- _FRAGMENTO DE TEXTO_:
©throughthesandglass.
Vía Arquitectura Viva 152.
05/07/2013
El término cyborg fue acuñado en 1960 —una época marcada por los retos de la exploración del espacio— para nombrar al ser humano que, mejorado mediante la tecnología, podría ser capaz de sobrevivir en entornos extraterrestres. Desde entonces, la idea ha ido diseminándose por todos los saberes, desde las humanidades —recuérdense los polémicos debates sobre la pertinencia de alterar con medios cibernéticos la naturaleza humana— hasta las técnicas que, extrapolando la noción de cíborg a la ingeniería de materiales y dándole un nuevo sentido, han alumbrado una nueva generación de compuestos híbridos cuyas propiedades están a caballo entre lo mecánico y lo biológico, o que se obtienen mediante procesos biológicos.
Este último caso es el de los materiales que se están desarrollando en el contexto de un nuevo programa espacial: el hipotético viaje a Marte que, a largo plazo, implicaría la creación de hábitats humanos estables. Como el problema de construir dichos hábitats no consistiría tanto en la tecnología disponible como en el transporte de los materiales, algunas investigaciones —en particular, la dirigida por Lynn Rothschild, de la NASA— se están orientando a la síntesis in situ de fuentes de energía o de materiales de construcción. La biología sintética proporcionaría tales suministros gracias a pequeños paquetes de microorganismos adaptados a la atmósfera marciana, y programados para multiplicarse aprovechando las materias primas allí disponibles: el dióxido de carbono, el nitrógeno y también los residuos generados por los propios astronautas.

[Entradas guardadas]

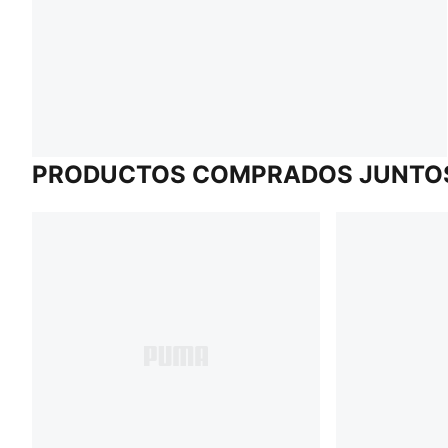
PRODUCTOS COMPRADOS JUNTO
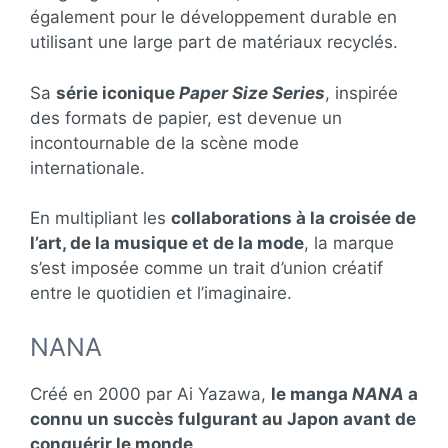
également pour le développement durable en
utilisant une large part de matériaux recyclés.
Sa
série iconique
Paper Size Series
, inspirée
des formats de papier, est devenue un
incontournable de la scène mode
internationale.
En multipliant les
collaborations à la croisée de
l’art, de la musique et de la mode
, la marque
s’est imposée comme un trait d’union créatif
entre le quotidien et l’imaginaire.
NANA
Créé en 2000 par Ai Yazawa,
le manga
NANA
a
connu un succès fulgurant au Japon avant de
conquérir le monde
.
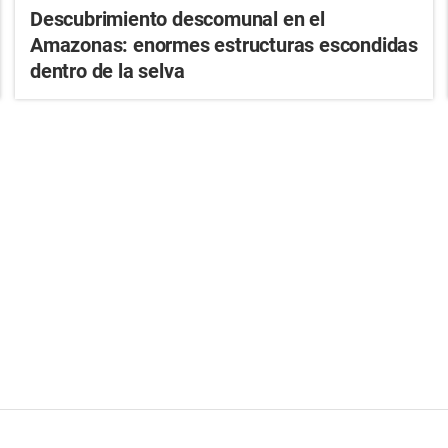
Descubrimiento descomunal en el
Amazonas: enormes estructuras escondidas
dentro de la selva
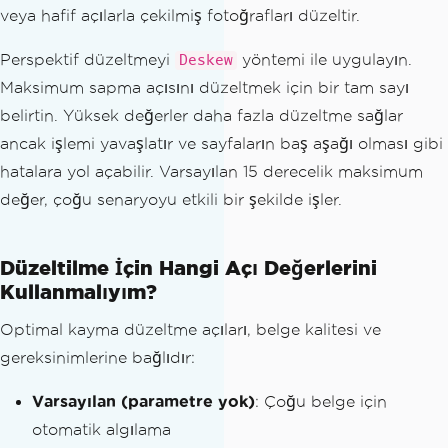
veya hafif açılarla çekilmiş fotoğrafları düzeltir.
Perspektif düzeltmeyi
yöntemi ile uygulayın.
Deskew
Maksimum sapma açısını düzeltmek için bir tam sayı
belirtin. Yüksek değerler daha fazla düzeltme sağlar
ancak işlemi yavaşlatır ve sayfaların baş aşağı olması gibi
hatalara yol açabilir. Varsayılan 15 derecelik maksimum
değer, çoğu senaryoyu etkili bir şekilde işler.
Düzeltilme İçin Hangi Açı Değerlerini
Kullanmalıyım?
Optimal kayma düzeltme açıları, belge kalitesi ve
gereksinimlerine bağlıdır:
Varsayılan (parametre yok)
: Çoğu belge için
otomatik algılama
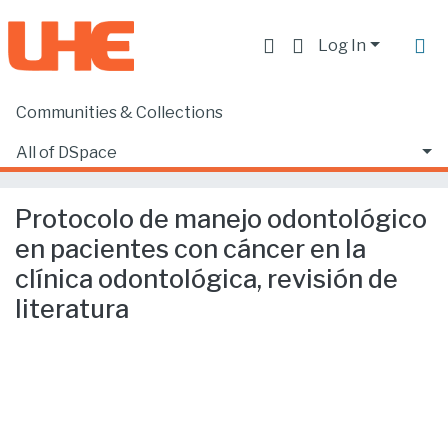
Log In
Communities & Collections
Home
Producción académica, científica y artística
Artículos en revistas indexadas
All of DSpace
Protocolo de manejo odontológico en pacientes con cáncer en la clínica odontológica, revisión de literatura
Statistics
Protocolo de manejo odontológico
en pacientes con cáncer en la
clínica odontológica, revisión de
literatura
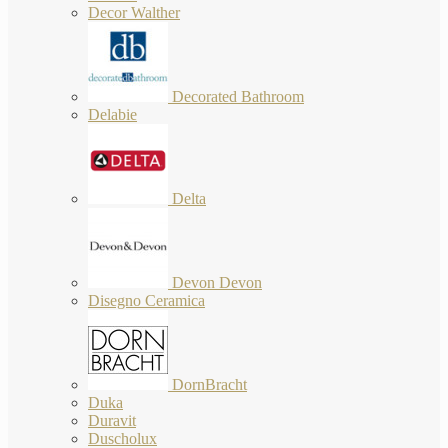
Decor Walther
Decorated Bathroom
Delabie
Delta
Devon Devon
Disegno Ceramica
DornBracht
Duka
Duravit
Duscholux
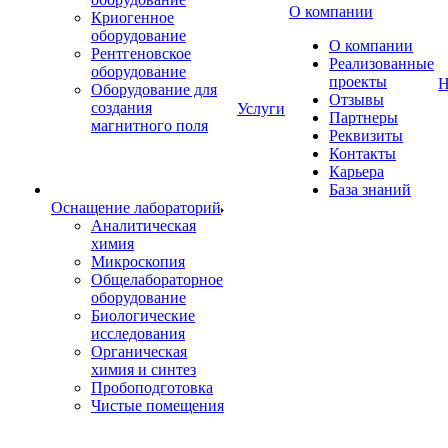
О компании
Криогенное
оборудование
О компании
Рентгеновское
Реализованные
оборудование
проекты
Н
Оборудование для
Отзывы
создания
Услуги
Партнеры
магнитного поля
Реквизиты
Контакты
Карьера
База знаний
Оснащение лабораторий
Аналитическая
химия
Микроскопия
Общелабораторное
оборудование
Биологические
исследования
Органическая
химия и синтез
Пробоподготовка
Чистые помещения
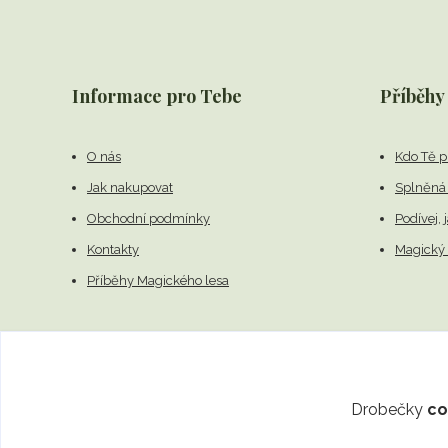
Informace pro Tebe
Příběhy
O nás
Kdo Tě p
Jak nakupovat
Splněná 
Obchodní podmínky
Podívej, 
Kontakty
Magický 
Příběhy Magického lesa
Drobečky
co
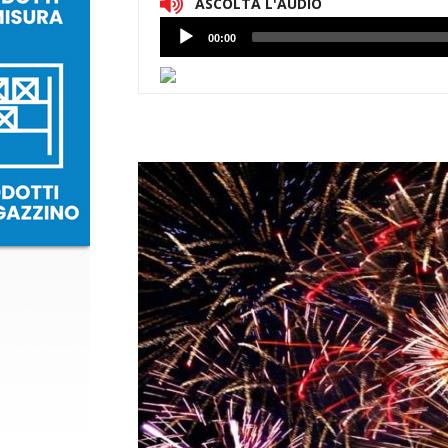
ASCOLTA L'AUDIO
Lettore
00:00
Audio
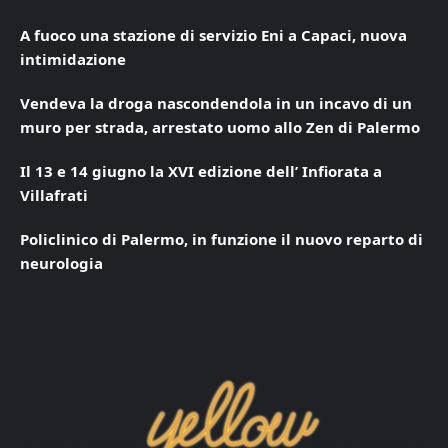
A fuoco una stazione di servizio Eni a Capaci, nuova
intimidazione
Vendeva la droga nascondendola in un incavo di un
muro per strada, arrestato uomo allo Zen di Palermo
Il 13 e 14 giugno la XVI edizione dell’ Infiorata a
Villafrati
Policlinico di Palermo, in funzione il nuovo reparto di
neurologia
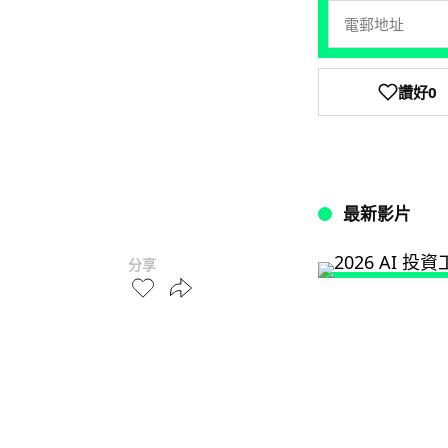
讚好
0
最新影片
分享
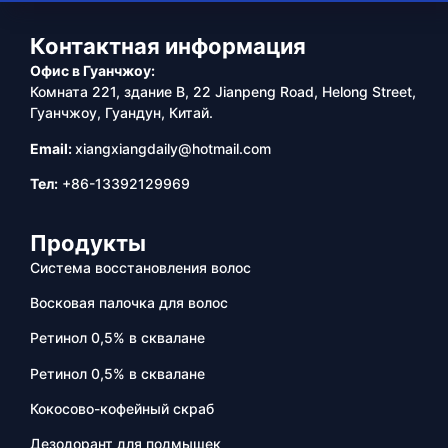
Контактная информация
Офис в Гуанчжоу:
Комната 221, здание B, 22 Jianpeng Road, Helong Street,
Гуанчжоу, Гуандун, Китай.
Email:
xiangxiangdaily@hotmail.com
Тел:
+86-13392129969
Продукты
Система восстановления волос
Восковая палочка для волос
Ретинол 0,5% в сквалане
Ретинол 0,5% в сквалане
Кокосово-кофейный скраб
Дезодорант для подмышек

- _QUÉ HACER_: Copia de nuevo el pasaje del texto sobre el término cyborg desde "Vía Arquitectura Viva" hasta "mediante procesos biológicos.", este incluido, y sustituye "exploración del espacio" por "conquista del espacio".

- _TU RESPUESTA_:
Vía Arquitectura Viva 152.
05/07/2013
El término cyborg fue acuñado en 1960 —una época marcada por los retos de la conquista del espacio— para nombrar al ser humano que, mejorado mediante la tecnología, podría ser capaz de sobrevivir en entornos extraterrestres. Desde entonces, la idea ha ido diseminándose por todos los saberes, desde las humanidades —recuérdense los polémicos debates sobre la pertinencia de alterar con medios cibernéticos la naturaleza humana— hasta las técnicas que, extrapolando la noción de cíborg a la ingeniería de materiales y dándole un nuevo sentido, han alumbrado una nueva generación de compuestos híbridos cuyas propiedades están a caballo entre lo mecánico y lo biológico, o que se obtienen mediante procesos biológicos.